DATA FOR PROCESSING

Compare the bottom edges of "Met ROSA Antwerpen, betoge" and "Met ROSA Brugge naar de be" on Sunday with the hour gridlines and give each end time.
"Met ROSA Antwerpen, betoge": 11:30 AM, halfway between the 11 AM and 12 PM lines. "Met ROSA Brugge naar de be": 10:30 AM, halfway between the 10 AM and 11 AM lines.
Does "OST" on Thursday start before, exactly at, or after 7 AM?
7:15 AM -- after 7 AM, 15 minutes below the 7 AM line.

* * *

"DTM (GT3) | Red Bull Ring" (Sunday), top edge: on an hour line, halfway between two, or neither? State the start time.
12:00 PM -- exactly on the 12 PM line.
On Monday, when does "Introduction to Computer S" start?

PROMPT
Reproduce the data above verbatim, starting at the line containing "after 7 AM?" and ending after the line containing "7:15 AM -- after".

RESULT OF THIS EXERCISE
Does "OST" on Thursday start before, exactly at, or after 7 AM?
7:15 AM -- after 7 AM, 15 minutes below the 7 AM line.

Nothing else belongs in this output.